Construction and Quality Evaluation of Heterogeneous Hierarchical Topic Models
This work addresses the challenge of building and evaluating hierarchical topic models for mixed data sources, representing an incremental improvement in topic modeling methodology.
The authors tackled the problem of constructing hierarchical topic models for heterogeneous data sources by proposing a representation as flat layers with edges, introducing quality measures for edges, and developing a heterogeneous algorithm that outperforms baseline approaches while preserving original model structures.

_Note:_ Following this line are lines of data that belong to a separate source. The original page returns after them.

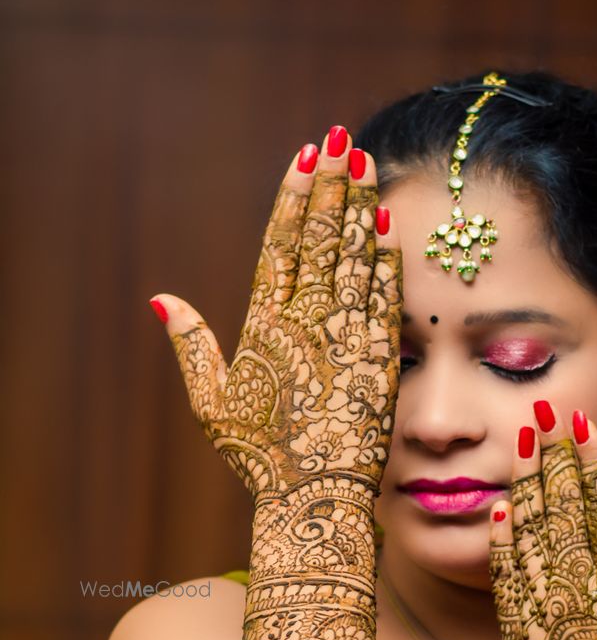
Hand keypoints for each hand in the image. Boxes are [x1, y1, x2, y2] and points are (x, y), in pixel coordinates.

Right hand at [149, 132, 400, 501]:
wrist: (312, 500)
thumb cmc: (260, 459)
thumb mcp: (213, 405)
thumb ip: (192, 346)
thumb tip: (163, 299)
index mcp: (263, 328)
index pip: (280, 246)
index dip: (293, 198)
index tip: (304, 157)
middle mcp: (304, 325)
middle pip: (320, 240)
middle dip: (331, 185)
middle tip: (341, 139)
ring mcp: (345, 339)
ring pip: (354, 259)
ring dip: (360, 208)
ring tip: (367, 163)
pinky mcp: (378, 359)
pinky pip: (384, 298)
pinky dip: (387, 259)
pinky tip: (390, 223)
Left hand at [488, 403, 596, 639]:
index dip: (591, 465)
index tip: (581, 426)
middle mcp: (577, 591)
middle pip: (563, 510)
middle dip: (554, 458)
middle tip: (543, 413)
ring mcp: (542, 610)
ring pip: (531, 534)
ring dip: (527, 484)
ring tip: (522, 442)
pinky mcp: (516, 632)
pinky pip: (506, 575)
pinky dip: (503, 539)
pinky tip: (501, 506)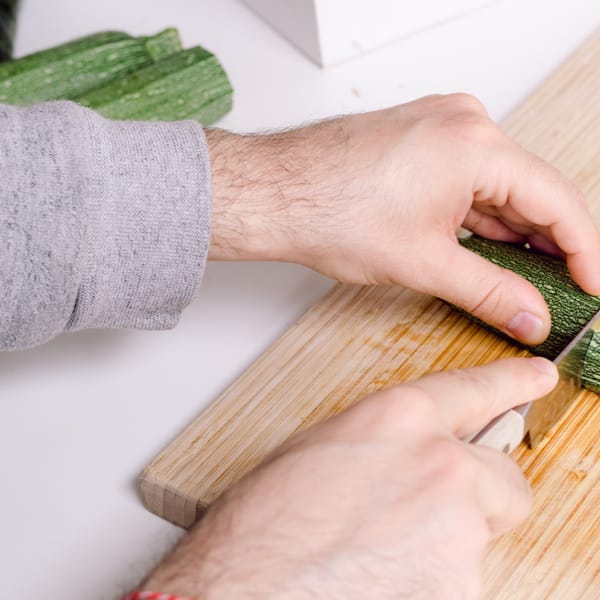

In our work, we propose to represent HTM as a set of flat models, or layers, and a set of topical hierarchies, or edges. We suggest several quality measures for edges of hierarchical models, resembling those proposed for flat models. We conduct an assessment experimentation and show strong correlation between the proposed measures and human judgement on topical edge quality. We also introduce heterogeneous algorithm to build hierarchical topic models for heterogeneous data sources. We show how making certain adjustments to learning process helps to retain original structure of customized models while allowing for slight coherent modifications for new documents. We evaluate this approach using the proposed measures and show that the proposed heterogeneous algorithm significantly outperforms the baseline concat approach. Finally, we implement our own ESE called Rysearch, which demonstrates the potential of ARTM approach for visualizing large heterogeneous document collections.